My hesitance of blending my writing with earnings is probably the biggest reason The Key is not in print yet.  I'd really love to just clean it up and publish it as a free e-book so you all can enjoy the story without a dime spent.  However, I understand not everyone has Kindles yet, so that cuts a lot of you out of the fun.  Some copies need to exist on paper, and that is where it all gets complicated.  Eloise does not like complicated.  Be assured that I am working on it, trying to find a solution to my moral dilemma.  I promise to give up updates as the project moves along.

I must disagree with my professor twenty years later.  My talent was not "wasted" in education.  It's a crying shame that someone in higher education even said those words to me.  Mommy and Daddy did know best.  I got a real job, and it's a hard one.  I earn my paycheck, believe me.  Teaching is harder than I expected, but far more rewarding than I could have ever imagined.  Clearly it is what I am meant to do.  Now with this new thing called blogging, I can fart around with writing all I want. 

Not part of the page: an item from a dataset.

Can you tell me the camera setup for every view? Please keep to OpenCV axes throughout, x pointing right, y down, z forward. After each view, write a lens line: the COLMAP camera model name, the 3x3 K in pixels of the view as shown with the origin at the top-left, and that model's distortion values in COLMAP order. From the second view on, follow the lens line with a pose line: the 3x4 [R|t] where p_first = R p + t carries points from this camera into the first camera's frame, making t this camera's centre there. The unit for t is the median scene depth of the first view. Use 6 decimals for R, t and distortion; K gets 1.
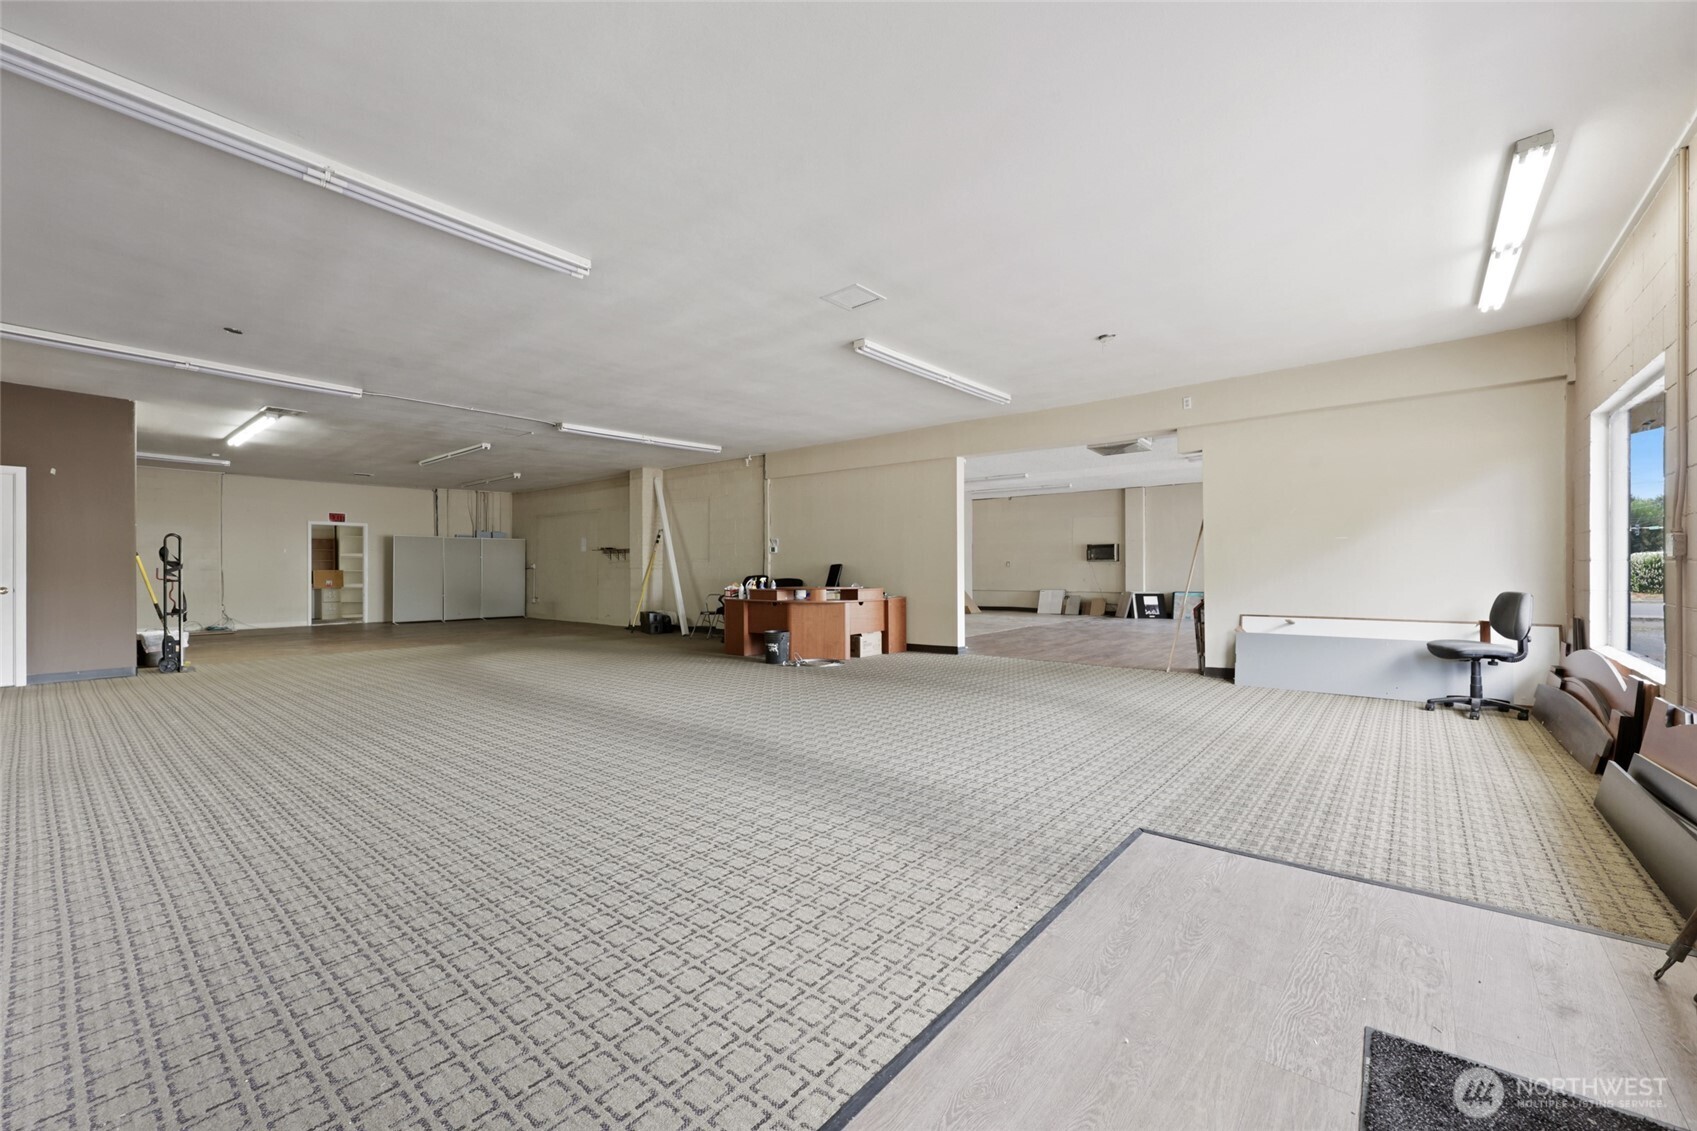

Thanks Dad for the double dose of good advice:  get a real job, and stick to beer.  That is exactly what I did.  Proud of me now?

The photo story below is NOT set to a Tim McGraw song.  I wanted to give you a little change of pace and I switched to Nelly.  That's me on the cover shot, shooting my shadow along the Lake Erie shoreline.  Besides Sam's Lemonade Stand, you'll see some treasures we collected from one of our frequent beach walks.  Natalie's finds always make me laugh.

It's Friday, so I have to go heed my Daddy's advice.  I'm going to fart around with my next blog and pack a cooler.  Headed to a party tonight--photos to come.

Hey! Must be the Money!


Heather said...

Hysterical! I may quit my writing job & set up a lemonade stand across from a winery if I can rake in those kind of bucks by picking off customers.

And, I literally laughed out loud at the phrasing "farting around" -- must've been a big phrase in our parents' time because my dad used to say that all the time (and still does).

You can self-publish and people can order their own books if they want to read it in hardcopy. I haven't ever looked into it myself, but I did write a story about it (ironic, I know) years ago.

The only caution with self-publishing is that "real" publishers, they turn their noses up at self-published books/authors. THOUGH...that attitude may have/be changing, too, as more and more well-written books/authors are published.

Yesterday someone called & told me to stop sending the magazine I write because they consider it junk mail. It was an old guy, and I thought...does it occur to you that writers put their heart and soul into what they do? Do you even care? That junk mail is my job and, believe it or not, I put a lot of effort into it.

That's the danger in writing, though, being told you suck. Eh...I've got a thick skin because I've been doing this long enough to know I don't suck, still irritates me that people can be so thoughtless when they speak.

WAit....where were we? Lemonade...right..we were talking about lemonade. ;-)

Anonymous said...

Just a little hint about drinking wine Elaine! I enjoy sweet red wine. The trick to not getting a headache is to drink a glass of water in between each glass of wine you drink. That's the trick! Try it sometime!!!
Sue C.

Anonymous said...

OMGGOM! (Oh my goodness gracious o'mighty!) do you donate yours to charity? I have lemonade stands too!